What the task requires
Rewrite the text of all the records below with every "Tipps und Tricks" renamed to "Tipps & Tricks" and nothing else altered. Leave the pictures out of your answer.

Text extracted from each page
━━━
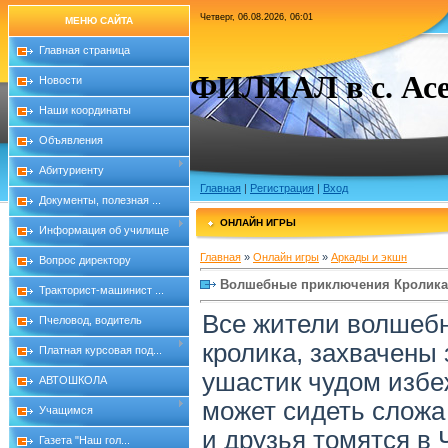
Четверг, 06.08.2026, 06:01
МЕНЮ САЙТА
Главная страница
ФИЛИАЛ в с. Асе
Новости
Наши координаты
Объявления
Абитуриенту
Главная
|
Регистрация
|
Вход
Документы, полезная ...
ОНЛАЙН ИГРЫ
Информация об училище
Главная
»
Онлайн игры
»
Аркады и экшн
Вопрос директору
Волшебные приключения Кролика
Тракторист-машинист ...
Все жители волшебн
Пчеловод, водитель
кролика, захвачены
Платная курсовая под...
ушастик чудом избеж
АВТОШКОЛА
может сидеть сложа 
Учащимся
и друзья томятся в
Газета "Наш гол...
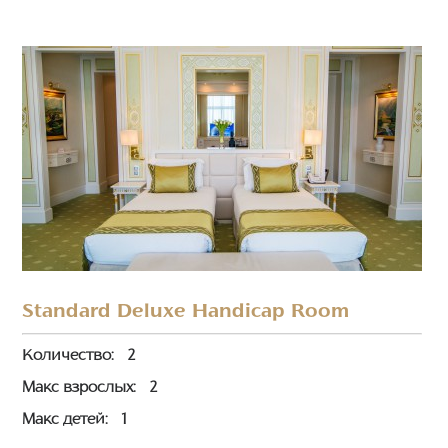
Standard Deluxe Handicap Room
Количество:
2
Макс взрослых:
2
Макс детей:
1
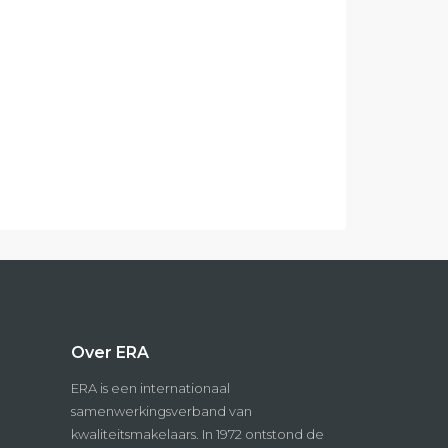
Over ERA
ERA is een internationaal
samenwerkingsverband van
kwaliteitsmakelaars. In 1972 ontstond de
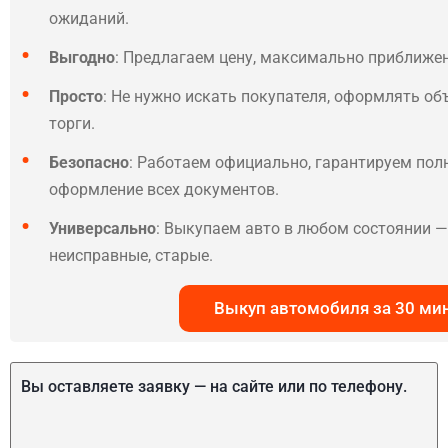
ожиданий.
Выгодно
: Предлагаем цену, максимально приближе
Просто
: Не нужно искать покупателя, оформлять об
торги.
Безопасно
: Работаем официально, гарантируем по
оформление всех документов.
Универсально
: Выкупаем авто в любом состоянии — 
неисправные, старые.
Выкуп автомобиля за 30 ми
Вы оставляете заявку — на сайте или по телефону.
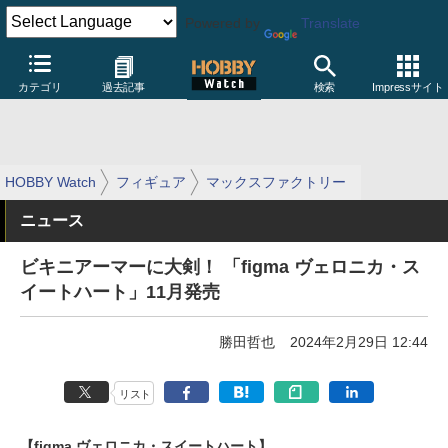
Powered by
Translate
カテゴリ
過去記事
検索
Impressサイト
HOBBY Watch
フィギュア
マックスファクトリー
ニュース
ビキニアーマーに大剣！ 「figma ヴェロニカ・ス
イートハート」11月発売
勝田哲也
2024年2月29日 12:44
リスト
【figma ヴェロニカ・スイートハート】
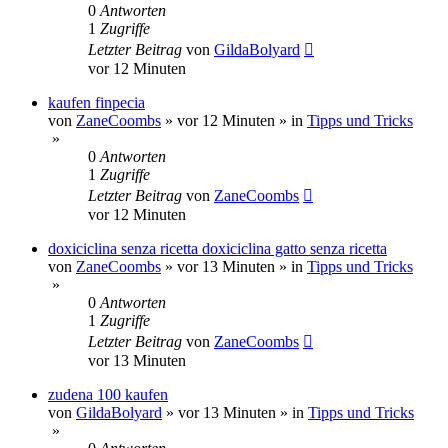
0
Antworten
1
Zugriffe
Letzter Beitrag
von
GildaBolyard
vor 12 Minuten
kaufen finpecia
von
ZaneCoombs
»
vor 12 Minuten
» in
Tipps und Tricks
»
0
Antworten
1
Zugriffe
Letzter Beitrag
von
ZaneCoombs
vor 12 Minuten
doxiciclina senza ricetta doxiciclina gatto senza ricetta
von
ZaneCoombs
»
vor 13 Minuten
» in
Tipps und Tricks
»
0
Antworten
1
Zugriffe
Letzter Beitrag
von
ZaneCoombs
vor 13 Minuten
zudena 100 kaufen
von
GildaBolyard
»
vor 13 Minuten
» in
Tipps und Tricks
»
━━━
Result for this task
Четверг, 06.08.2026, 06:01
МЕНЮ САЙТА
Главная страница
ФИЛИАЛ в с. Асе
Новости
Наши координаты
Объявления
Абитуриенту
Главная
|
Регистрация
|
Вход
Документы, полезная ...
ОНЛАЙН ИГРЫ
Информация об училище
Главная
»
Онлайн игры
»
Аркады и экшн
Вопрос директору
Волшебные приключения Кролика
Тракторист-машинист ...
Все жители волшебн
Пчеловод, водитель
кролика, захвачены
Платная курсовая под...
ушастик чудом избеж
АВТОШКОЛА
может сидеть сложа 
Учащимся
и друзья томятся в
Газета "Наш гол...
Standard Deluxe Handicap Room
Количество:
2
Макс взрослых:
2
Макс детей:
1
Over ERA
ERA is een internationaal
samenwerkingsverband van
kwaliteitsmakelaars. In 1972 ontstond de
ожиданий.
Выгодно
: Предлагаем цену, максимально приближе
Просто
: Не нужно искать покупателя, оформлять об
торги.
Безопасно
: Работаем официально, гарантируем по
оформление всех документов.
Универсально
: Выкупаем авто в любом состоянии — 
неисправные, старые.
Выкуп автомобиля за 30 ми
Вы оставляете заявку — на сайте или по телефону.
Powered by
Translate
カテゴリ
過去記事
検索
Impressサイト
HOBBY Watch
フィギュア
マックスファクトリー
ニュース
ビキニアーマーに大剣！ 「figma ヴェロニカ・ス
イートハート」11月発売
勝田哲也
2024年2月29日 12:44
リスト
【figma ヴェロニカ・スイートハート】
0
Antworten
1
Zugriffe
Letzter Beitrag
von
GildaBolyard
vor 12 Minuten
kaufen finpecia
von
ZaneCoombs
»
vor 12 Minuten
» in
Tipps & Tricks
»
0
Antworten
1
Zugriffe
Letzter Beitrag
von
ZaneCoombs
vor 12 Minuten
doxiciclina senza ricetta doxiciclina gatto senza ricetta
von
ZaneCoombs
»
vor 13 Minuten
» in
Tipps & Tricks
»
0
Antworten
1
Zugriffe
Letzter Beitrag
von
ZaneCoombs
vor 13 Minuten
zudena 100 kaufen
von
GildaBolyard
»
vor 13 Minuten
» in
Tipps & Tricks
»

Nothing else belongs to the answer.